Parliament’s lower house voted unanimously for the bill to cancel convictions under Paragraph 175. Justice Minister Heiko Maas described the annulment as “a late act of justice.”
Volker Beck, a lawmaker with the opposition Greens and longtime campaigner for gay rights, said Thursday was a “historic day.”
“It is good that, for many homosexuals, the stigma of being criminal is finally being removed,” he told parliament. “It is less good that this won’t reach many, because they have died in the meantime.”
The legislation criminalizing homosexuality was introduced in the 19th century, toughened under Nazi rule and retained in that form even by democratic West Germany, which convicted some 50,000 men between 1949 and 1969. Homosexuality was decriminalized in 1969 but the legislation wasn’t taken off the books entirely until 1994.
The new bill foresees compensation of 3,000 euros ($3,340) for each conviction, plus 1,500 euros for every year of jail time that convicted men started. It says at most 5,000 applications for compensation are expected.
In 2000, parliament approved a resolution regretting the fact that Paragraph 175 was retained after the war. Two years later, it annulled the convictions of gay men under Nazi rule but not post-war convictions.
The planned legal rehabilitation will be automatic. It will also apply to men convicted in communist East Germany, which had a milder version of Paragraph 175 and decriminalized homosexuality in 1968.
About 4,300 men are believed to have been convicted there.

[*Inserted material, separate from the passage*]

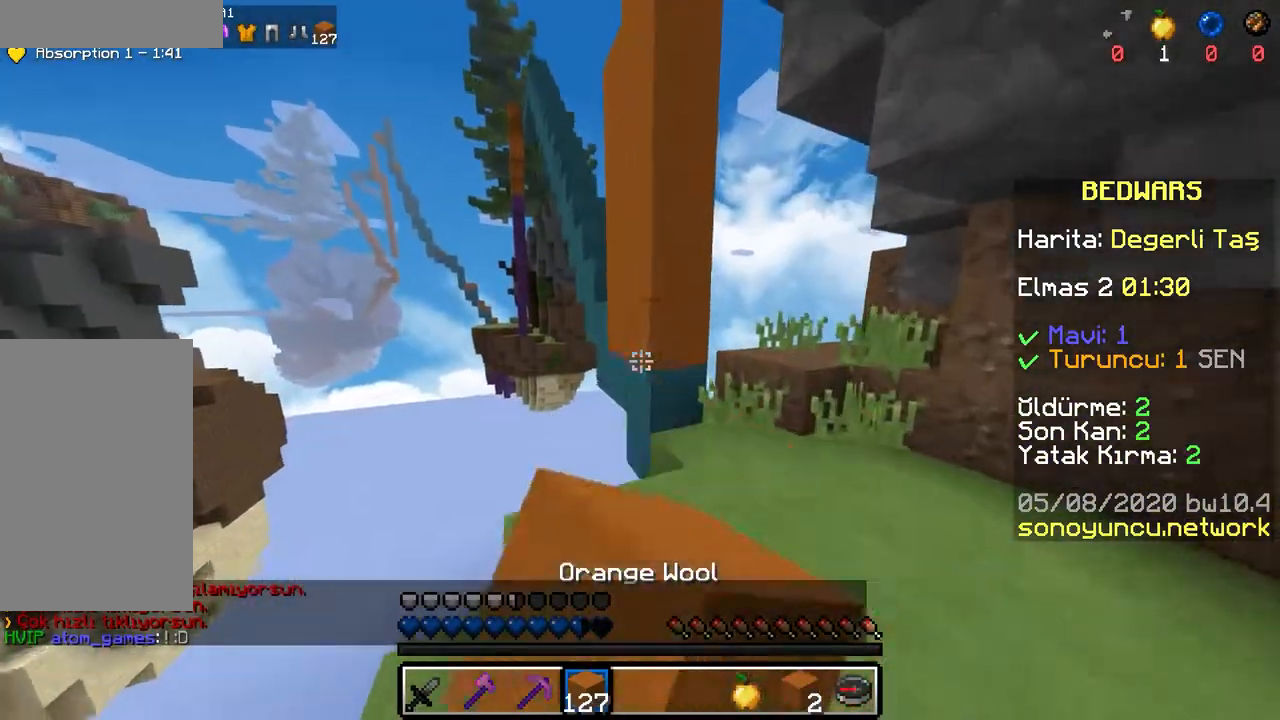
{"keys": ["s"], "mouse": [], "events": [[233, "w", "up"], [250, "mouse_right", "down"], [317, "mouse_right", "up"], [333, "s", "down"], [383, "mouse_right", "down"], [450, "mouse_right", "up"]]}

In all, some 68,300 people were convicted under various forms of Paragraph 175 in both German states before it was scrapped in 1994.
Parliament’s upper house still has to clear the legislation.

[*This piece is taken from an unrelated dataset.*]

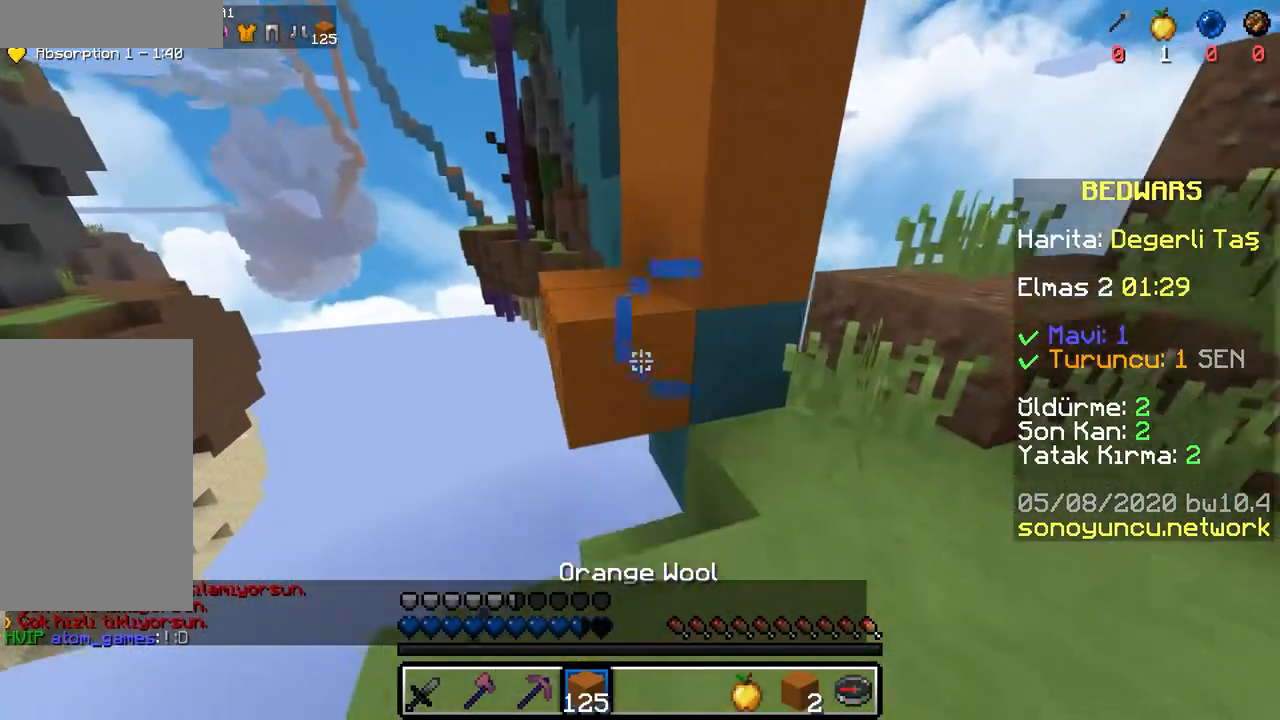
{"keys": ["w"], "mouse": [], "events": [[33, "mouse_right", "down"], [83, "s", "up"], [117, "mouse_right", "up"], [167, "w", "down"], [250, "space", "down"], [433, "a", "down"], [450, "space", "up"], [483, "a", "up"]]}
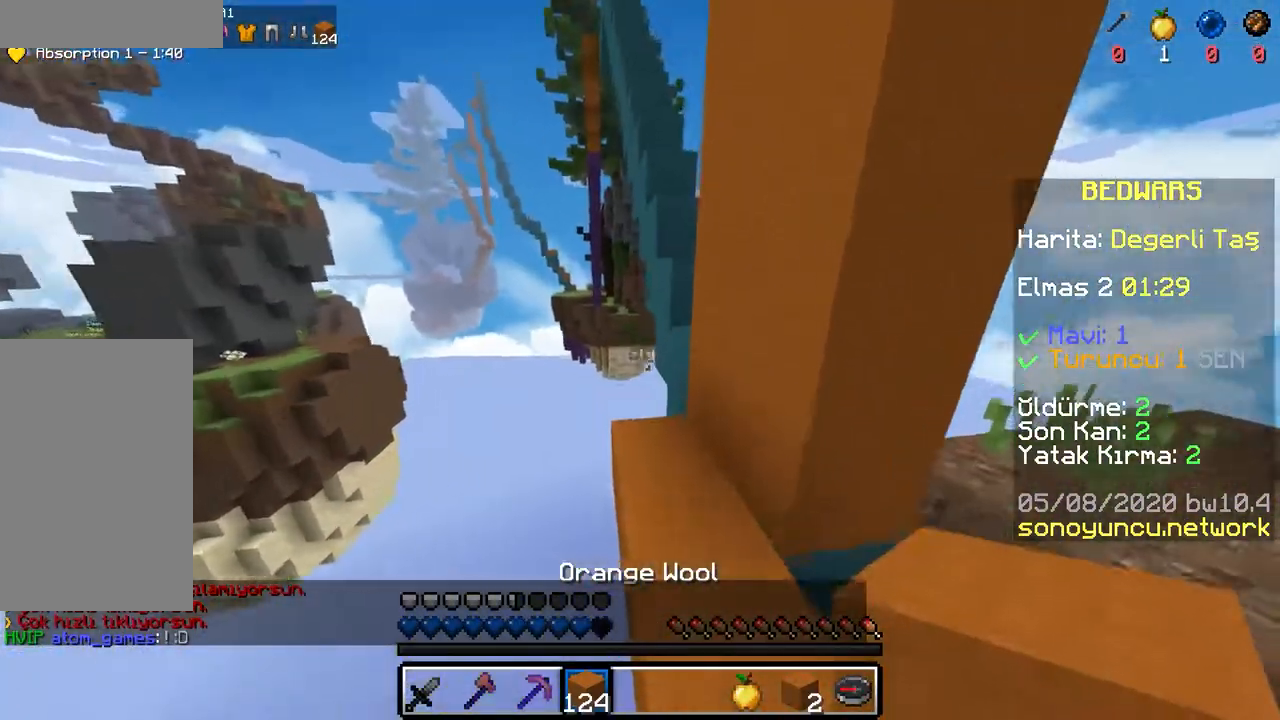
{"keys": ["w"], "mouse": ["right"], "events": [[183, "mouse_right", "down"], [200, "w", "up"], [217, "mouse_right", "up"], [283, "mouse_right", "down"], [300, "w", "down"], [417, "mouse_right", "up"], [467, "mouse_right", "down"]]}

In addition to individual compensation, the government plans to give an annual 500,000 euros ($557,500) in funding to a foundation that is documenting the stories of men convicted under Paragraph 175.
In October, the British government announced that thousands of men convicted under now-abolished laws outlawing homosexuality would receive posthumous pardons, while those still alive will be eligible to have their criminal records wiped clean.